Hard
Goodbyes: My Father Movie Review:
Like
Scout in “To Kill a Mockingbird,” a youngster
takes center stage in “Hard Goodbyes: My Father.”
This time, instead of a daughter, it’s a devoted son
who idolizes the father, but with similar heart-tugging
results. Giorgos Karayannis, as 10 year-old Elias, is a
marvel in this touching Greek drama directed and written
by Penny Panayotopoulou. With his stern facial expressions
and wiry body language, this talented lad won my admiration
for carrying an entire movie on his tiny shoulders. On second
thought, that’s not a fair statement. The other cast
members also deliver excellent performances, but little
Karayannis appears in practically every scene and I couldn’t
take my eyes off him.
Elias
loves to play with his often absent father (Stelios Mainas)

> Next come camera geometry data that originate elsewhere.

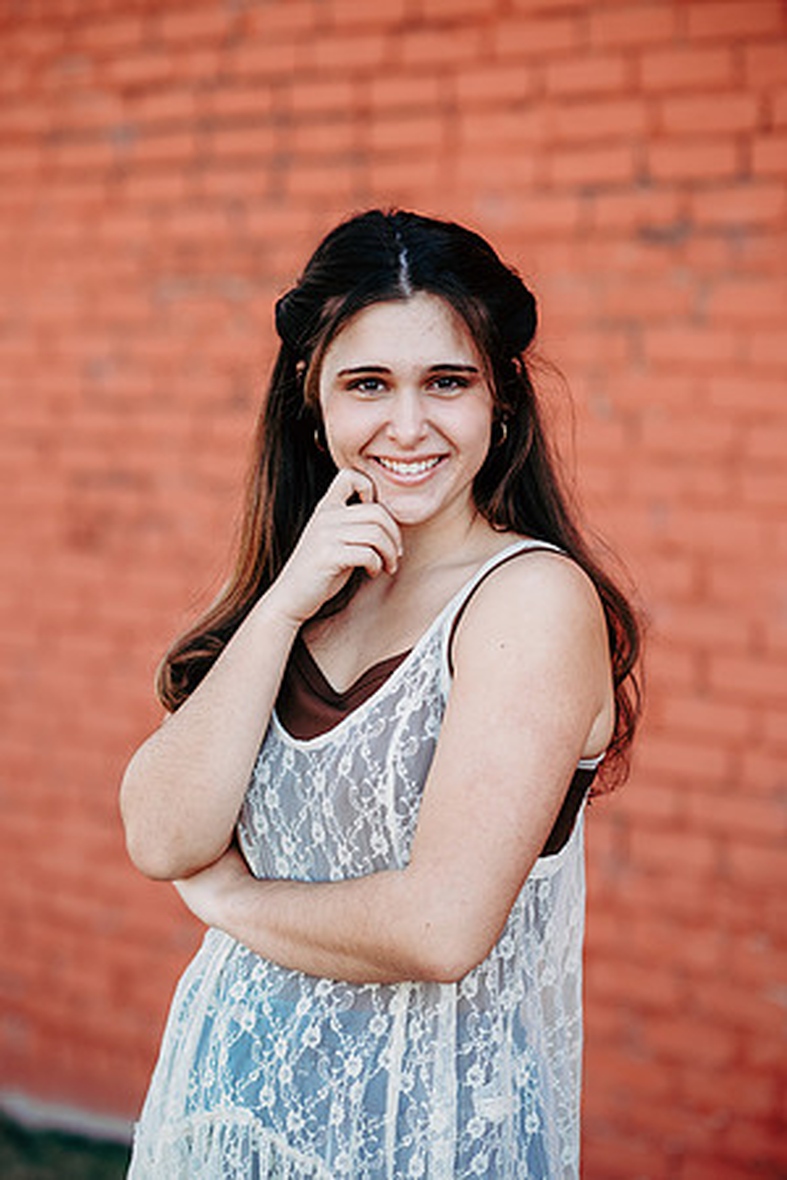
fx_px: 2787
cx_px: 394
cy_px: 590
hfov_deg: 16.1
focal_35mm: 85
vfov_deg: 23.9
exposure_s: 1/400
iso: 100
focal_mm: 85
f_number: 2.2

and looks forward to the chocolate bars his dad brings him
upon returning from various sales trips. The film takes
place in 1969, so Elias gets excited while talking with
his father about the upcoming moon landing and enjoys listening
to him read from the works of Jules Verne. He hates it when
his mom (Ioanna Tsirigouli) argues with his dad -- almost
as much as when his father leaves to take care of his sales
route.
In a
couple of delightful sequences at the beginning of the film,
director Panayotopoulou does a masterful job of establishing
the close relationship between Elias and his father. I think
that’s one reason we accept the boy’s extremely
bizarre behavior after being told he will never see his
father again. (Karayannis’ convincing acting is the
other reason.) Refusing to believe his father is gone forever,
Elias enters a world of his own – and this part of
the movie emerges as the most effective depiction of denial
I’ve ever seen on film. The boy’s mother, big
brother (Christos Bougiotas), and godfather/uncle (Christos
Stergiogiou) do everything they can think of to bring Elias
back into the world of reality, but to no avail.
However,
on the night of the televised moon landing, everything changes
for Elias. He and his father had promised each other they
would watch this broadcast together -- and they do, in a
strange way. Of course, I can’t reveal how, but I
will tell you it’s a stunner.
In describing
why she decided to make such a unique movie, filmmaker Panayotopoulou
says, “I made this film because I felt real pain for
all those things we lose as we grow up, pain that I wanted
to soothe by telling a story. I created a real hero out
of an innocent little person whose longing would lead him
to free himself from every adult pact with everyday life,
taking the giant step, the first in his life, to rocket
to the stars, there where gravity would no longer have any
importance.”
I’m
not surprised this movie won the Interfaith Award at the
2004 St. Louis International Film Festival. The award recognizes
a film for “its artistic merit, contribution to the
understanding of the human condition and recognition of
ethical, social and spiritual values.”
“Hard
Goodbyes: My Father” certainly deserves such an honor.